Le projet est consacré à l’étude des procès pour sorcellerie et à celle des pèlerinages en Europe de l’Est au commencement des temps modernes. Les auteurs posent la question de savoir si les notions de « centre » et de « périphérie » permettent de mieux analyser ces phénomènes complexes. En ce qui concerne les procès pour sorcellerie, on parle souvent du « centre » et de la « périphérie » dans le cadre de deux modèles.
Il s’agit, premièrement, du modèle de l’acculturation, c’est à dire du modèle selon lequel les procès pour sorcellerie furent présentés comme un des moyens principaux de la « conquête » de la « périphérie retardée » par le centre, conscient de sa prétention à la domination culturelle et politique. À cette lecture les auteurs espèrent opposer une vision plus détaillée et nuancée, surtout en s’appuyant sur l’exemple des procès pour sorcellerie, pendant lesquels les Ukrainiens étaient à la fois témoins et accusés.

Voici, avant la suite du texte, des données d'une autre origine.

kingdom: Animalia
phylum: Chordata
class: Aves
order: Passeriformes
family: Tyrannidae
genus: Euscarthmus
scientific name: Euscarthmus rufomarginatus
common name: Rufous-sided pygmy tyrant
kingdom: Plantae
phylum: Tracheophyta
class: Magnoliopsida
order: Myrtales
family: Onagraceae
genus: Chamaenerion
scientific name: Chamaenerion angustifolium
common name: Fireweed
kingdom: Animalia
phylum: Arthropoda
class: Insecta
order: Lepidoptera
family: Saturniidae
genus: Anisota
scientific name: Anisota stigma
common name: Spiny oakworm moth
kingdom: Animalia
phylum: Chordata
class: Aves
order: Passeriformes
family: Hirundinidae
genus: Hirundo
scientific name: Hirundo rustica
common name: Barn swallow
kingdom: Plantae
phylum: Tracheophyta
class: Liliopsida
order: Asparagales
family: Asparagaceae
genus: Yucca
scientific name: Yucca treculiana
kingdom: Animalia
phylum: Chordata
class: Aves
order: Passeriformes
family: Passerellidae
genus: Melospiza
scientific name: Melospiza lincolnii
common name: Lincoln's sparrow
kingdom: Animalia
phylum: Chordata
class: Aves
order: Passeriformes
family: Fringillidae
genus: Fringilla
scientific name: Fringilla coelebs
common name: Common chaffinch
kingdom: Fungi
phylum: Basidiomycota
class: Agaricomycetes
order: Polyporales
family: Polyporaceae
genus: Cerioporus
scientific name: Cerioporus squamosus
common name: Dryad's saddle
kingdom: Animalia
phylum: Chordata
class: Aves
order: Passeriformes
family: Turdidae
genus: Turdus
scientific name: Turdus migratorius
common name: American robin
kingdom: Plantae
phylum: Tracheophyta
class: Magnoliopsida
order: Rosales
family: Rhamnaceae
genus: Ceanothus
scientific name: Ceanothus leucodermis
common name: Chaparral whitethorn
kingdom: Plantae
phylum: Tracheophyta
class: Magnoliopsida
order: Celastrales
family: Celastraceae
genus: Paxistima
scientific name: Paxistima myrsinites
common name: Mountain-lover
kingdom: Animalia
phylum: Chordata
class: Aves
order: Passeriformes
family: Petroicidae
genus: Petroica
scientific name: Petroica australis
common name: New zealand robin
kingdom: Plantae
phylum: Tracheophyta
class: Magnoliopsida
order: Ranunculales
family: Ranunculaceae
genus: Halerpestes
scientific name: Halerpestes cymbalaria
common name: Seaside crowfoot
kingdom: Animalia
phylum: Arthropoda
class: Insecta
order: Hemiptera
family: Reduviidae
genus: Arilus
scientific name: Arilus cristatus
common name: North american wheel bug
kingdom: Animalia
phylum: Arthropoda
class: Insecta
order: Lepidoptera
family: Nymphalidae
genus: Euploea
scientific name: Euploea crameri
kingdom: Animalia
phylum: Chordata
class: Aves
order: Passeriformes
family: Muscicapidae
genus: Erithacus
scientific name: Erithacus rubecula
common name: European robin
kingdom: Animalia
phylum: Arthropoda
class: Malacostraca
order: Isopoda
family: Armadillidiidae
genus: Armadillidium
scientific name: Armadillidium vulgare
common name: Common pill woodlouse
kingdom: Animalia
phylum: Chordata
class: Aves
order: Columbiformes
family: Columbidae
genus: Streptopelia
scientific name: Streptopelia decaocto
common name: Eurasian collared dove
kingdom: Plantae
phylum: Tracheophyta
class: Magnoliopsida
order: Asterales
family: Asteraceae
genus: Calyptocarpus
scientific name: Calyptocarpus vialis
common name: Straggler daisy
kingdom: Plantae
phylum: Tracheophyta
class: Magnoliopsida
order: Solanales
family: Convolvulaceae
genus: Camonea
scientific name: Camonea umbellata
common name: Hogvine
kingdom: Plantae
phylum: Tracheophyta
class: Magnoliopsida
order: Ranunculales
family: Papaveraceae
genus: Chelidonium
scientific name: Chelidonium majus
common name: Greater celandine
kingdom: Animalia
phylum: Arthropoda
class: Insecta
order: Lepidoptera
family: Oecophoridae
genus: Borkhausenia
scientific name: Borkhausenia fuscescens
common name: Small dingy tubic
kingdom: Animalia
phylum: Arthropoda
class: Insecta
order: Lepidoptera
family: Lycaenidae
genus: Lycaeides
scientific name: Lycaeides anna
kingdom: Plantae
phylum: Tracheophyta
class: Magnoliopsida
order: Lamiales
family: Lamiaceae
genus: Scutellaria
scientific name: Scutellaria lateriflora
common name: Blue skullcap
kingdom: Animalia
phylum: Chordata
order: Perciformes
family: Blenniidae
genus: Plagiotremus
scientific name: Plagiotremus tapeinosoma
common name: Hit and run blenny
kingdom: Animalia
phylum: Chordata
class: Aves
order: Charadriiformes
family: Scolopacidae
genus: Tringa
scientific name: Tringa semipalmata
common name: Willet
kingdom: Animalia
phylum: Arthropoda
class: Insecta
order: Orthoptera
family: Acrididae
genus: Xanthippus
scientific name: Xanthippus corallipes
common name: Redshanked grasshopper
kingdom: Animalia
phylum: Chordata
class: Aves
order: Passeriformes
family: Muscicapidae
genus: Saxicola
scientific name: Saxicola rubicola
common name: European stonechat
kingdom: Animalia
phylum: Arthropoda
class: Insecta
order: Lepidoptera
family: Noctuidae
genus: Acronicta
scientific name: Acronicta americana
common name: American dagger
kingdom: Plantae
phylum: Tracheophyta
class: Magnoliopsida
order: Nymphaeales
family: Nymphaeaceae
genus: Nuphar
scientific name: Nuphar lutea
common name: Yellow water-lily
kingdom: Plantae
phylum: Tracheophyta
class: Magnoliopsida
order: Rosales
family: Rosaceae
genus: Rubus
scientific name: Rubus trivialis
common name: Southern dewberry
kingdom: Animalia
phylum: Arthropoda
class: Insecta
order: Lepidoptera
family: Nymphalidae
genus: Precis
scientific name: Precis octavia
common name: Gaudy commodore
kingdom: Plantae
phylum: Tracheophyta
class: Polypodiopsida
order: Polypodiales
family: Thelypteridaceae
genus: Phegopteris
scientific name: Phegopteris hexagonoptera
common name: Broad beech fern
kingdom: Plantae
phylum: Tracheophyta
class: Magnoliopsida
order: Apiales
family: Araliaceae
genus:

On y voit toujours la même « périphérie » (un système de représentations et de pratiques, qu’on peut caractériser comme « magie populaire » ukrainienne) confrontée à plusieurs centres ecclésiastiques et étatiques (russe, polonais, catholique, orthodoxe). Les relations réciproques se structurent parfois comme un conflit, et parfois comme une cohabitation.
Il s’agit deuxièmement du modèle du « centre » et de la « périphérie » européens, proposé par Hennigsen et Ankarloo dans le recueil d’articles (1993). Ici le centre (qui est aussi le centre spatial de l’Europe et largement associé aux territoires du Saint Empire Germanique) se caractérise par une persécution très intense, tandis que les périphéries (les pays baltes et la Scandinavie) sont marquées par une persécution assez faible. Les auteurs du projet se demandent si le classement de la Pologne, de l’Ukraine et de la Russie dans la catégorie de périphérie européenne permet de mieux comprendre les phénomènes. A sa place, ils envisagent l’existence d’un type particulier de persécution de la sorcellerie, typique de l’Europe de l’Est, qui se caractérise par la faible intensité de la persécution et par le faible engagement des institutions ecclésiastiques (ce qui s’explique par le caractère pluriconfessionnel des populations). Un sérieux contre-argument souligne le profil différent des accusés (en majorité de sexe féminin en Pologne, en majorité de sexe masculin en Russie).
Le deuxième axe du projet – les pèlerinages – suit la même logique de centres et de périphéries. La formation d’un nouveau culte (d’une icône ou de reliques) affirme un nouveau centre, qui entre en concurrence avec les centres existant. Les systèmes qui se forment alors ne sont pas « fermés », mais se superposent (ainsi, les Vieux-Croyants viennent prier dans les sanctuaires orthodoxes, etc.).
Le projet prévoit la publication d’un recueil d’articles et d’une édition commentée des sources.
Aleksandr Lavrov, professeur à l’Université Paris VIII - Saint-Denis
Membres du groupe :
Urszula Cierniak, professeur-assistant à l’Académie Jan Deugosz à Częstochowa (Pologne)
Kateryna Dysa, maître de conférences à l’Académie Mohyla (Kiev, Ukraine)
Valerie Kivelson, professeur à l’University of Michigan (Ann Arbor, Etats-Unis)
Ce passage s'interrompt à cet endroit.